» **WHAT IS NEEDED**
Reproduce the text of all the records below with every occurrence of "My 4shared" swapped for "My Files", changing nothing else. Omit the pictures from your answer.

» **GIVEN DATA**

============

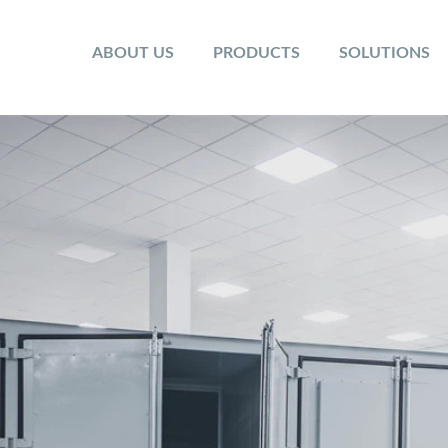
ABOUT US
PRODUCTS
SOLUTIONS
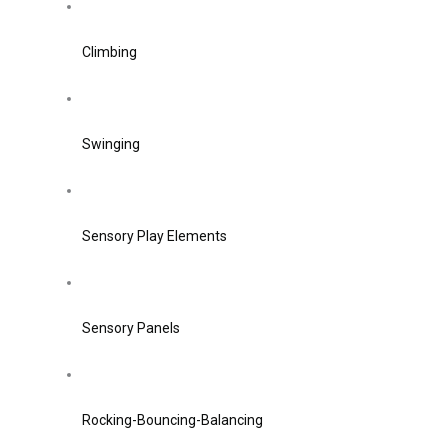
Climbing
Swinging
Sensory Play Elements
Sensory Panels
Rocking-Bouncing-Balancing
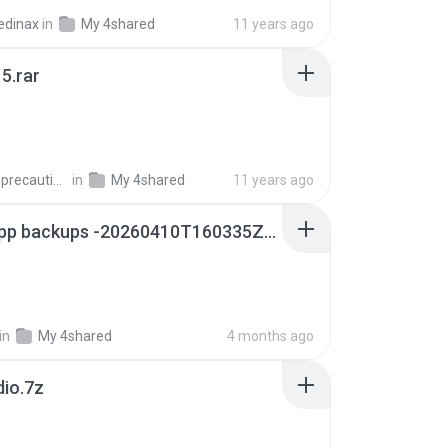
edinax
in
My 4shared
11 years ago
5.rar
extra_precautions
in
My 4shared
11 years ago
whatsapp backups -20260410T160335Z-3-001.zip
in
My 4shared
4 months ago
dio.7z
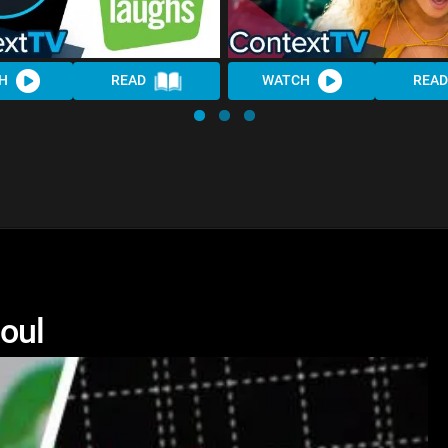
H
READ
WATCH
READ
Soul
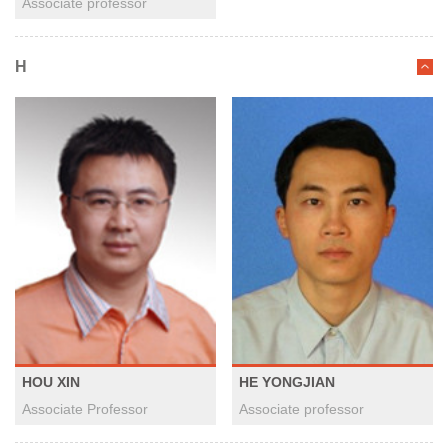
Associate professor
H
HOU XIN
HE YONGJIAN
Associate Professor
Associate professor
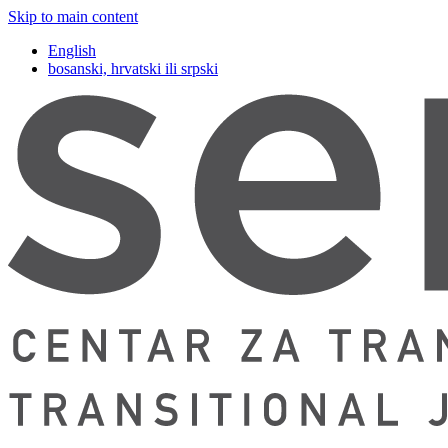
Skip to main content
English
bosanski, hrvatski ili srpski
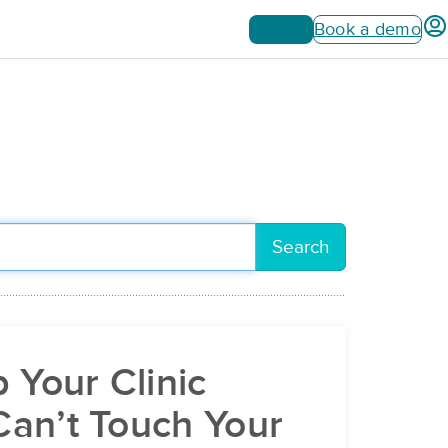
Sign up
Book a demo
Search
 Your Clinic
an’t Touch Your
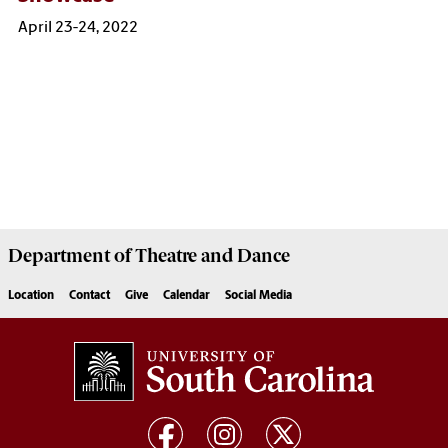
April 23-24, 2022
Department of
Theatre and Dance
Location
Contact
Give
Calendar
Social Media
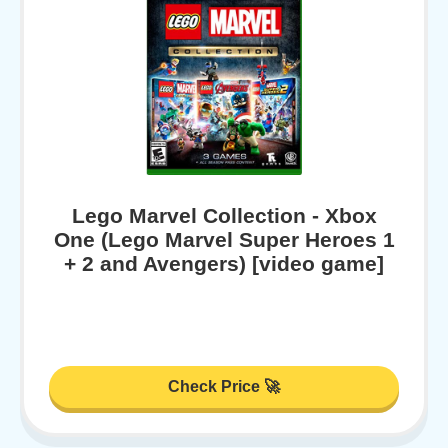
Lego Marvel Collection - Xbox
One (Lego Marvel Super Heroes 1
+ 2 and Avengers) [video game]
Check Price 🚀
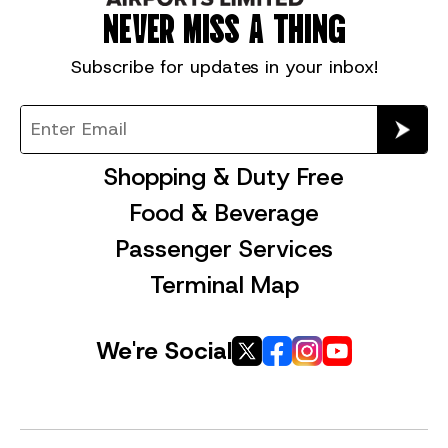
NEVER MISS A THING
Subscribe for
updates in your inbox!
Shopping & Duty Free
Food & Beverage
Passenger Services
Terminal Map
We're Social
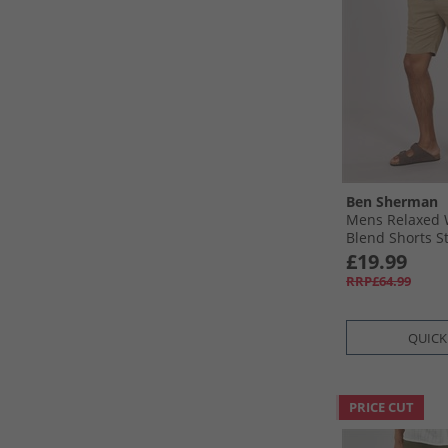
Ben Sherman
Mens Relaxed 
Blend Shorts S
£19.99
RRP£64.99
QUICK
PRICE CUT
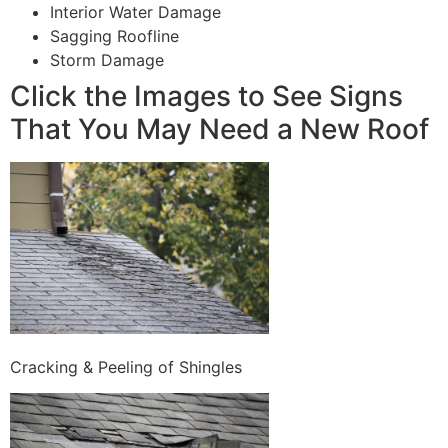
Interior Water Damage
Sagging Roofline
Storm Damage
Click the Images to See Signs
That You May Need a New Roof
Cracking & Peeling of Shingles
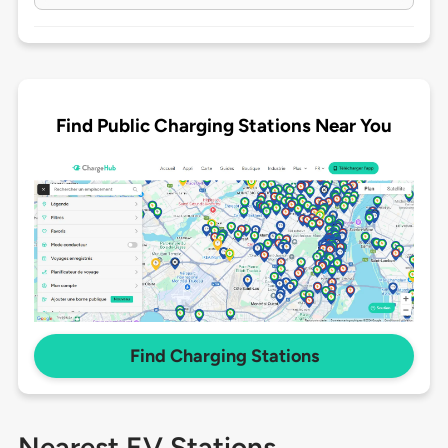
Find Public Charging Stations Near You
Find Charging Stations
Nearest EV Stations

============

» **ANSWER TO THE EXERCISE**
ABOUT US
PRODUCTS
SOLUTIONS
Climbing
Swinging
Sensory Play Elements
Sensory Panels
Rocking-Bouncing-Balancing
edinax
in
My Files
11 years ago
5.rar
extra_precautions
in
My Files
11 years ago
whatsapp backups -20260410T160335Z-3-001.zip
in
My Files
4 months ago
dio.7z
H
READ
WATCH
READ
Soul
Associate professor
H
HOU XIN
HE YONGJIAN
Associate Professor
Associate professor
Skip to main content
English
bosanski, hrvatski ili srpski
Sign up
Book a demo
Search
 Your Clinic
an’t Touch Your
April 23-24, 2022
Department of
Theatre and Dance
Location
Contact
Give
Calendar
Social Media
Lego Marvel Collection - Xbox
One (Lego Marvel Super Heroes 1
+ 2 and Avengers) [video game]
Check Price 🚀
NEVER MISS A THING
Subscribe for
updates in your inbox!
Shopping & Duty Free
Food & Beverage
Passenger Services
Terminal Map
We're Social
Ben Sherman
Mens Relaxed 
Blend Shorts S
£19.99
RRP£64.99
QUICK
PRICE CUT
Interior Water Damage
Sagging Roofline
Storm Damage
Click the Images to See Signs
That You May Need a New Roof
Cracking & Peeling of Shingles
Find Public Charging Stations Near You
Find Charging Stations
Nearest EV Stations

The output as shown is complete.